__TEXTO DE LEITURA__

----

‘Como vou saber da terra, se eu nunca me sujar?’

Você já reparou que só aprendemos algumas coisas por que vivemos, sentimos e percebemos? E que, quando ‘criamos intimidade‘ com a natureza, temos a sensação de que já conhecíamos aquilo e dizemos “eu já sabia!”?

Por isso, queremos desafiar pais e educadores a observar que aprendizados as crianças absorvem quando estão livres, do lado de fora de casas e apartamentos, das salas de aula…

Outro dia, conversando com uma das crianças que participava de um de nossos encontros, ela contou que sentia ‘cheiro de chuva’. Perguntamos, então, como é que ele sabia que o que sentia era ‘cheiro de chuva’ e a resposta veio rápido: por causa do ‘cheiro de terra’. Disse que, quando passeava com sua família na natureza – no parque, numa fazenda, num sítio – e sentia esse cheiro, depois de um tempo a chuva chegava.

Outra atividade curiosa de observar é quando as crianças empinam pipa. Como é que eles sabem a direção do vento? Como prestam atenção aos diferentes planos de vento e como sabem para onde correr para que a pipa voe mais alto?

Você vai dizer que eles apostam na ‘tentativa e erro’. É verdade, mas depois da experiência, fica o conhecimento que pode garantir que possam ir além, nas próximas vezes, para que estas sejam mais desafiadoras e interessantes.

E de que vale saber sobre a direção do vento ou saber empinar pipa, se compararmos seu aprendizado com todo o conhecimento escolar transmitido nas aulas pelos professores? Que atributos foram desenvolvidos, ali, que essa criança levará para a vida?

Vamos contar uma história para responder a essas questões.

Em diversas escolas pelo Brasil, é comum as professoras colocarem uma régua atrás de um vaso com planta e darem uma missão para as crianças: todos os dias elas devem medir a planta para registrar seu crescimento. Geralmente, a régua é semelhante àquela que se usa para acompanhar o crescimento dos pequenos. E, assim, elas entram em contato com o próprio processo vivo que ocorre com todos nós, seres vivos. Sejam plantas, animais ou seres humanos.

----

__DADOS EXTRAÍDOS__
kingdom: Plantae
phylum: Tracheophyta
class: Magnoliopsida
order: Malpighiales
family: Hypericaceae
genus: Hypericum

----

__PROBLEMA__
Segundo o texto de leitura, o que as professoras de diversas escolas pelo Brasil costumam colocar atrás de um vaso com planta?

__RESPOSTA DO EXERCÍCIO__
Uma régua.